Umweltdezernentin Tina Zapf-Rodríguez (Die Grünen) reagierte am Donnerstag auf die Kritik und wies die Verantwortung  ihres Dezernats aber zurück.  „System Change Camp ist keine Veranstaltung, zu der es einer Genehmigung durch das Klima- und Umweltdezernat bedürfe. Die Veranstaltung sei im Ordnungsamt angemeldet und bearbeitet worden.  „Als Dezernentin für Klima, Umwelt und Frauen halte ich es grundsätzlich für problematisch, dass  unabhängig des politischen Anliegens ein zweiwöchiges Zeltcamp als Versammlung mitten im denkmalgeschützten Grüneburgpark stattfinden darf. Bei der Abwägung verschiedener Schutzgüter steht leider offensichtlich der Naturschutz hinter dem Versammlungsrecht zurück“, lässt sich die Dezernentin zitieren. Sie hätte es begrüßt, wenn die Veranstalter einen alternativ vorgeschlagenen Versammlungsort akzeptiert hätten. 

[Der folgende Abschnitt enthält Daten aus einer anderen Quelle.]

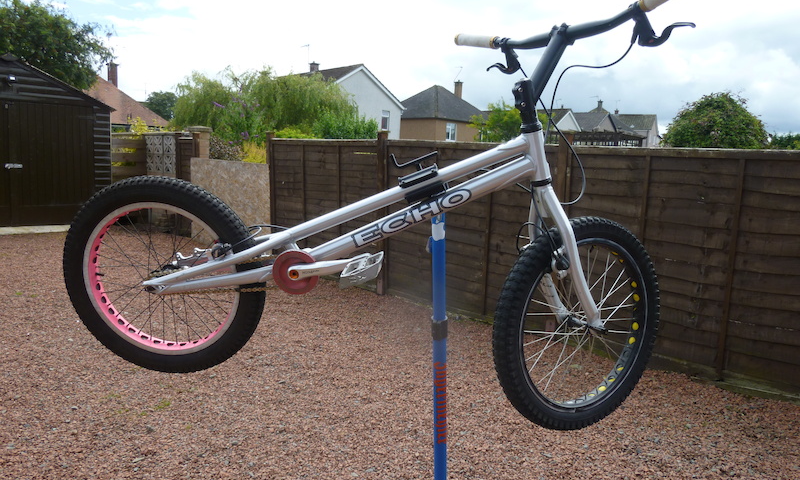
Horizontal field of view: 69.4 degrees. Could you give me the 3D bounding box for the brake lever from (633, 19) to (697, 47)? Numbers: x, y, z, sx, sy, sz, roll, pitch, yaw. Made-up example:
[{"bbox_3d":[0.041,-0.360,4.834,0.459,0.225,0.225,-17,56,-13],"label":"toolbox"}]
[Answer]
[{"bbox_3d":[0.486,-0.407,1.083,0.034,0.077,0.128,-22,6,-25],"label":"brake lever"}]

DSGVO Platzhalter Externe Inhalte aktivieren

Noch haben die Camp-Organisatoren Zeit für den Diskurs um Bauzäune und mehr, da das Programm des Camps erst am Montag beginnt. Dann wird es bis zum Sonntag bis zu 18 Veranstaltungen  gleichzeitig geben. Das Camp sei bewusst offen gestaltet, um allen Interessierten die Auseinandersetzung über Themen wie   Klimapolitik, Militarisierung oder Antidiskriminierung zu ermöglichen. Auch der Konflikt um Palästina werde in den Diskussionsveranstaltungen eine Rolle spielen, sagt Fuchs. Die Organisatoren wollten  Meinungsaustausch fördern, zögen aber dennoch klare „rote Linien“, auch aufgrund von Konflikten im Camp des vergangenen Jahres in Erfurt. Verherrlichung der Hamas oder antisemitische Äußerungen seien genauso unerwünscht wie antiislamische Beiträge. 

Das Camp sehe sich in der Tradition von Lützerath, wo 2022 monatelang mit einer Waldbesetzung gegen Braunkohletagebau protestiert wurde, sei aber kein Aktionscamp. Es seien also kein ziviler Ungehorsam zu erwarten. „Bei diesem Camp geht es um die Möglichkeit, dass sich Teilnehmer und Gruppen vernetzen und weiterbilden können“, sagt Fuchs. Zu dieser Weiterbildung gehöre auch die Auseinandersetzung mit der Geschichte von Protestbewegungen. Das sei ein Grund, das Camp in Frankfurt zu veranstalten, wo es seit Häuserkampfzeiten in den Siebzigerjahren, dem Protest gegen die Startbahn West oder der Blockupy-Bewegung eine lange „Bewegungsgeschichte“ gebe.